▶ [Data extracts]:
================================

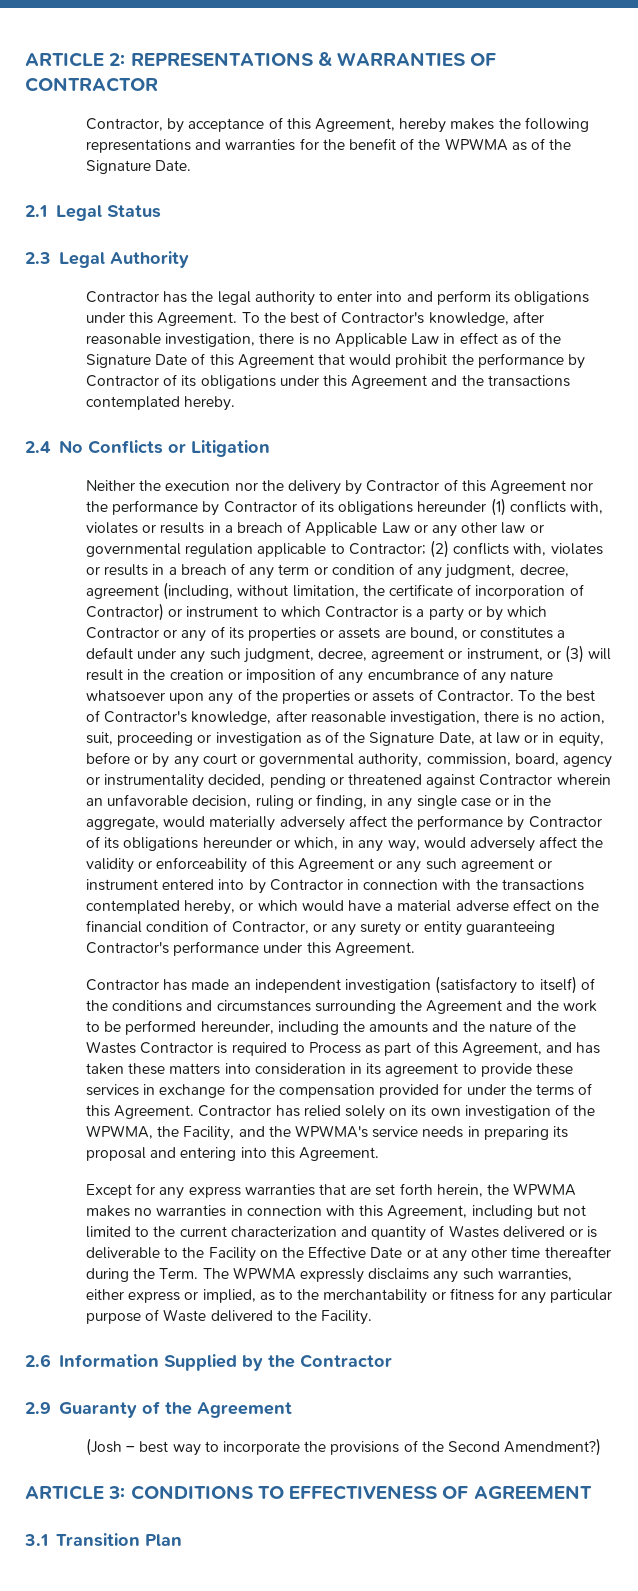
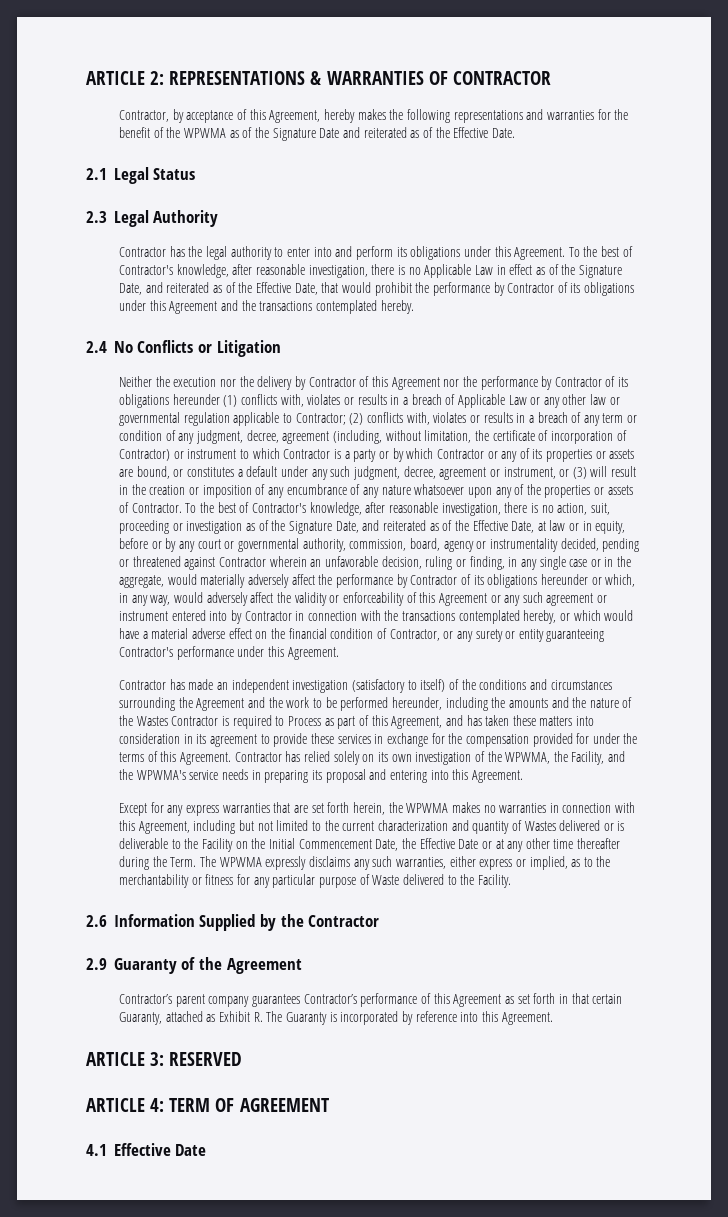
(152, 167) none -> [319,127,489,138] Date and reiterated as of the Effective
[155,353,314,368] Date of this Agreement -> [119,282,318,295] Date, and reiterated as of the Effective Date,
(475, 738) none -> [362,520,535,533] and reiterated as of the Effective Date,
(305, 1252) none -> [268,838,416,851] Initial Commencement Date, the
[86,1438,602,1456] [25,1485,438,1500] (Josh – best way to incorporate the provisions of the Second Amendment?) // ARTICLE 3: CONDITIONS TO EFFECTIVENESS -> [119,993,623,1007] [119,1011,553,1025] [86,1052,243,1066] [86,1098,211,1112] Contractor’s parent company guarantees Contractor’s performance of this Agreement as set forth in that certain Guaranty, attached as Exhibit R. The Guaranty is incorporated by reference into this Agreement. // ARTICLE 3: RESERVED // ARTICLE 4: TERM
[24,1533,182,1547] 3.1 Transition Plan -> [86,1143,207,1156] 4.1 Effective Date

================================

▶ [Try it]: Transcribe exactly the line containing "(475, 738) none" along with all later lines of the material, through its last line. Add nothing.

▶ [Your response]:
(475, 738) none -> [362,520,535,533] and reiterated as of the Effective Date,
(305, 1252) none -> [268,838,416,851] Initial Commencement Date, the
[86,1438,602,1456] [25,1485,438,1500] (Josh – best way to incorporate the provisions of the Second Amendment?) // ARTICLE 3: CONDITIONS TO EFFECTIVENESS -> [119,993,623,1007] [119,1011,553,1025] [86,1052,243,1066] [86,1098,211,1112] Contractor’s parent company guarantees Contractor’s performance of this Agreement as set forth in that certain Guaranty, attached as Exhibit R. The Guaranty is incorporated by reference into this Agreement. // ARTICLE 3: RESERVED // ARTICLE 4: TERM
[24,1533,182,1547] 3.1 Transition Plan -> [86,1143,207,1156] 4.1 Effective Date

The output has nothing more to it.